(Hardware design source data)
· · · · ·
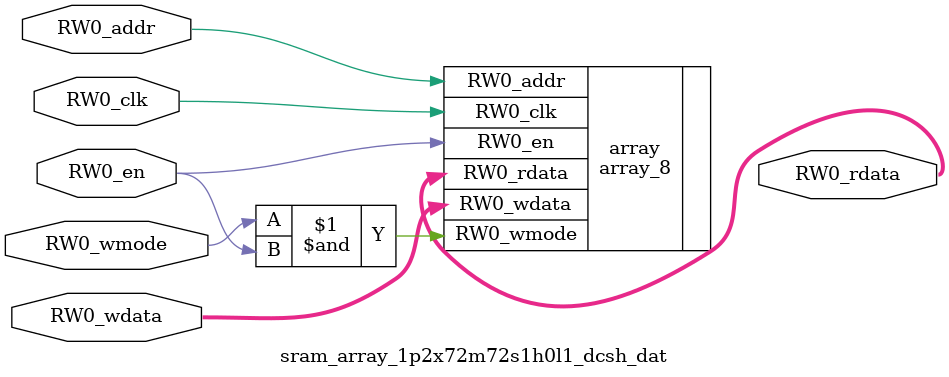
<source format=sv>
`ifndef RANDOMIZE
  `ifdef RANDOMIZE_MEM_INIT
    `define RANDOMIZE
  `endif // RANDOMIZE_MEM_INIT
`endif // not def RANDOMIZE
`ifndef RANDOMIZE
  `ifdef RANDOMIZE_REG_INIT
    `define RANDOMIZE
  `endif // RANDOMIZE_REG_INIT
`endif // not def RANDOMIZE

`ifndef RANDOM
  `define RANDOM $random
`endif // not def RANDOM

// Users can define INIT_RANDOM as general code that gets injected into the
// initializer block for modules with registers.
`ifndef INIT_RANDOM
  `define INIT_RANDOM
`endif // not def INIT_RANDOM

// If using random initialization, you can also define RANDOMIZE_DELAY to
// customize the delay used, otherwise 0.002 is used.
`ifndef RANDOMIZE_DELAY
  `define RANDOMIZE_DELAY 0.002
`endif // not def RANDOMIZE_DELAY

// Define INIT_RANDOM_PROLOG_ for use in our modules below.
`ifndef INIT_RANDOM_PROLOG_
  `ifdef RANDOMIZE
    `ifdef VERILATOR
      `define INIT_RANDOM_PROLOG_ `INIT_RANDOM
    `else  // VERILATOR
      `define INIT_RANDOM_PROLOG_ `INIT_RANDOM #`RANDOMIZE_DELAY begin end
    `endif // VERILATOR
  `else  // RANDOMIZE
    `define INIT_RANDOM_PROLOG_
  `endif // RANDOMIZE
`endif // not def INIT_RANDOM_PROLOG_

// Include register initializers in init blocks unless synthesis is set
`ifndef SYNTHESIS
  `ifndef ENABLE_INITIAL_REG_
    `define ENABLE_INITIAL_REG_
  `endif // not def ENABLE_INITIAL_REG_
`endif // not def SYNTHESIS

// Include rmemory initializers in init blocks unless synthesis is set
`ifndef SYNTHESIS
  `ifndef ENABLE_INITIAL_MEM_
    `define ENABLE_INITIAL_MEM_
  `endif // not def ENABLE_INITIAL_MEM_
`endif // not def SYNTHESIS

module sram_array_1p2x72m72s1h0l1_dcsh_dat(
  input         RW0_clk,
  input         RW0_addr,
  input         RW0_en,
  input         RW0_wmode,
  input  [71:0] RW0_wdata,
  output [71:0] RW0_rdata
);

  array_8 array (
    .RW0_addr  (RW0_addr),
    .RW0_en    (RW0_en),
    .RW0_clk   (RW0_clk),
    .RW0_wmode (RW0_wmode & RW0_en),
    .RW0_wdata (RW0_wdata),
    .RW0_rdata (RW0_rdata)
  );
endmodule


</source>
· · · · ·
Task brief:
Whatever the records hold apart from pictures should be repeated exactly.

Your solution:
<source format=sv>
`ifndef RANDOMIZE
  `ifdef RANDOMIZE_MEM_INIT
    `define RANDOMIZE
  `endif // RANDOMIZE_MEM_INIT
`endif // not def RANDOMIZE
`ifndef RANDOMIZE
  `ifdef RANDOMIZE_REG_INIT
    `define RANDOMIZE
  `endif // RANDOMIZE_REG_INIT
`endif // not def RANDOMIZE

`ifndef RANDOM
  `define RANDOM $random
`endif // not def RANDOM

// Users can define INIT_RANDOM as general code that gets injected into the
// initializer block for modules with registers.
`ifndef INIT_RANDOM
  `define INIT_RANDOM
`endif // not def INIT_RANDOM

// If using random initialization, you can also define RANDOMIZE_DELAY to
// customize the delay used, otherwise 0.002 is used.
`ifndef RANDOMIZE_DELAY
  `define RANDOMIZE_DELAY 0.002
`endif // not def RANDOMIZE_DELAY

// Define INIT_RANDOM_PROLOG_ for use in our modules below.
`ifndef INIT_RANDOM_PROLOG_
  `ifdef RANDOMIZE
    `ifdef VERILATOR
      `define INIT_RANDOM_PROLOG_ `INIT_RANDOM
    `else  // VERILATOR
      `define INIT_RANDOM_PROLOG_ `INIT_RANDOM #`RANDOMIZE_DELAY begin end
    `endif // VERILATOR
  `else  // RANDOMIZE
    `define INIT_RANDOM_PROLOG_
  `endif // RANDOMIZE
`endif // not def INIT_RANDOM_PROLOG_

// Include register initializers in init blocks unless synthesis is set
`ifndef SYNTHESIS
  `ifndef ENABLE_INITIAL_REG_
    `define ENABLE_INITIAL_REG_
  `endif // not def ENABLE_INITIAL_REG_
`endif // not def SYNTHESIS

// Include rmemory initializers in init blocks unless synthesis is set
`ifndef SYNTHESIS
  `ifndef ENABLE_INITIAL_MEM_
    `define ENABLE_INITIAL_MEM_
  `endif // not def ENABLE_INITIAL_MEM_
`endif // not def SYNTHESIS

module sram_array_1p2x72m72s1h0l1_dcsh_dat(
  input         RW0_clk,
  input         RW0_addr,
  input         RW0_en,
  input         RW0_wmode,
  input  [71:0] RW0_wdata,
  output [71:0] RW0_rdata
);

  array_8 array (
    .RW0_addr  (RW0_addr),
    .RW0_en    (RW0_en),
    .RW0_clk   (RW0_clk),
    .RW0_wmode (RW0_wmode & RW0_en),
    .RW0_wdata (RW0_wdata),
    .RW0_rdata (RW0_rdata)
  );
endmodule


</source>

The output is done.